Instruction: Reproduce all of the records below, replacing "myFeature" with "buildPart" everywhere it appears and leaving every other character unchanged.

Extracted material:

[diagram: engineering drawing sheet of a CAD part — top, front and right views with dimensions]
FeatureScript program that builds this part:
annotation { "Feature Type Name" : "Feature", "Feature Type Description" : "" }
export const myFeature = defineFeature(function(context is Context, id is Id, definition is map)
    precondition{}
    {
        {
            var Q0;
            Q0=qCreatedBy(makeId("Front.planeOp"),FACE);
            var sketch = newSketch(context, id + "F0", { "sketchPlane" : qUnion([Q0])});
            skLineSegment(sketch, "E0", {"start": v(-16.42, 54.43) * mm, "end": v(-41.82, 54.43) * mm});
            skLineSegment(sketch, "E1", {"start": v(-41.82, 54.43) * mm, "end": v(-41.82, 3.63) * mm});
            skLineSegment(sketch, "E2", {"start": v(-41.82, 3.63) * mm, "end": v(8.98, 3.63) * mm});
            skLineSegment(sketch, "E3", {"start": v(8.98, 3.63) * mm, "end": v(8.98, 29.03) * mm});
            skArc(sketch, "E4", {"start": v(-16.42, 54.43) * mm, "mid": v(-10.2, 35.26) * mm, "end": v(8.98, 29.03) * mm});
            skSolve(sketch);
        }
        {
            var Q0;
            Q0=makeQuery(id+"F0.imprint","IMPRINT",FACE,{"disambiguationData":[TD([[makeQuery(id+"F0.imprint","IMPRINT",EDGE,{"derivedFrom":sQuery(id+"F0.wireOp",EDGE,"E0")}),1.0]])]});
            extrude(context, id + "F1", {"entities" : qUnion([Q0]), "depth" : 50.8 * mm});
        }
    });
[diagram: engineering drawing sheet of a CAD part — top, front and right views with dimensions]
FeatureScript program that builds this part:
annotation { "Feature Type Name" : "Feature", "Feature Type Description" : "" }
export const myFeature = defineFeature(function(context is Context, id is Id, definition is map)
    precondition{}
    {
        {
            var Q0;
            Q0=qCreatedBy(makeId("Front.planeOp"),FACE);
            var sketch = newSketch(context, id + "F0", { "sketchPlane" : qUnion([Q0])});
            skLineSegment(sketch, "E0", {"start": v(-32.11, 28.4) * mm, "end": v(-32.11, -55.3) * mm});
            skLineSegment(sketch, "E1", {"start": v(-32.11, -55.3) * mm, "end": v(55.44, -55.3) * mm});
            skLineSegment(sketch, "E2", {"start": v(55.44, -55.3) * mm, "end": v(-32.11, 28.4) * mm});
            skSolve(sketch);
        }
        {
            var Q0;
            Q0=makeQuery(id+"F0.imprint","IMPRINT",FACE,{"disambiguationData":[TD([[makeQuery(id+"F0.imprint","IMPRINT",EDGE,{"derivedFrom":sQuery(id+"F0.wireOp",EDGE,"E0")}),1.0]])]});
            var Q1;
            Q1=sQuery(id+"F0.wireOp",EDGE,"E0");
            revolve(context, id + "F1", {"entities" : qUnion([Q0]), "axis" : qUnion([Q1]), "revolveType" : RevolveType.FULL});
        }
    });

Exercise output:
[diagram: engineering drawing sheet of a CAD part — top, front and right views with dimensions]
FeatureScript program that builds this part:
annotation { "Feature Type Name" : "Feature", "Feature Type Description" : "" }
export const buildPart = defineFeature(function(context is Context, id is Id, definition is map)
    precondition{}
    {
        {
            var Q0;
            Q0=qCreatedBy(makeId("Front.planeOp"),FACE);
            var sketch = newSketch(context, id + "F0", { "sketchPlane" : qUnion([Q0])});
            skLineSegment(sketch, "E0", {"start": v(-16.42, 54.43) * mm, "end": v(-41.82, 54.43) * mm});
            skLineSegment(sketch, "E1", {"start": v(-41.82, 54.43) * mm, "end": v(-41.82, 3.63) * mm});
            skLineSegment(sketch, "E2", {"start": v(-41.82, 3.63) * mm, "end": v(8.98, 3.63) * mm});
            skLineSegment(sketch, "E3", {"start": v(8.98, 3.63) * mm, "end": v(8.98, 29.03) * mm});
            skArc(sketch, "E4", {"start": v(-16.42, 54.43) * mm, "mid": v(-10.2, 35.26) * mm, "end": v(8.98, 29.03) * mm});
            skSolve(sketch);
        }
        {
            var Q0;
            Q0=makeQuery(id+"F0.imprint","IMPRINT",FACE,{"disambiguationData":[TD([[makeQuery(id+"F0.imprint","IMPRINT",EDGE,{"derivedFrom":sQuery(id+"F0.wireOp",EDGE,"E0")}),1.0]])]});
            extrude(context, id + "F1", {"entities" : qUnion([Q0]), "depth" : 50.8 * mm});
        }
    });
[diagram: engineering drawing sheet of a CAD part — top, front and right views with dimensions]
FeatureScript program that builds this part:
annotation { "Feature Type Name" : "Feature", "Feature Type Description" : "" }
export const buildPart = defineFeature(function(context is Context, id is Id, definition is map)
    precondition{}
    {
        {
            var Q0;
            Q0=qCreatedBy(makeId("Front.planeOp"),FACE);
            var sketch = newSketch(context, id + "F0", { "sketchPlane" : qUnion([Q0])});
            skLineSegment(sketch, "E0", {"start": v(-32.11, 28.4) * mm, "end": v(-32.11, -55.3) * mm});
            skLineSegment(sketch, "E1", {"start": v(-32.11, -55.3) * mm, "end": v(55.44, -55.3) * mm});
            skLineSegment(sketch, "E2", {"start": v(55.44, -55.3) * mm, "end": v(-32.11, 28.4) * mm});
            skSolve(sketch);
        }
        {
            var Q0;
            Q0=makeQuery(id+"F0.imprint","IMPRINT",FACE,{"disambiguationData":[TD([[makeQuery(id+"F0.imprint","IMPRINT",EDGE,{"derivedFrom":sQuery(id+"F0.wireOp",EDGE,"E0")}),1.0]])]});
            var Q1;
            Q1=sQuery(id+"F0.wireOp",EDGE,"E0");
            revolve(context, id + "F1", {"entities" : qUnion([Q0]), "axis" : qUnion([Q1]), "revolveType" : RevolveType.FULL});
        }
    });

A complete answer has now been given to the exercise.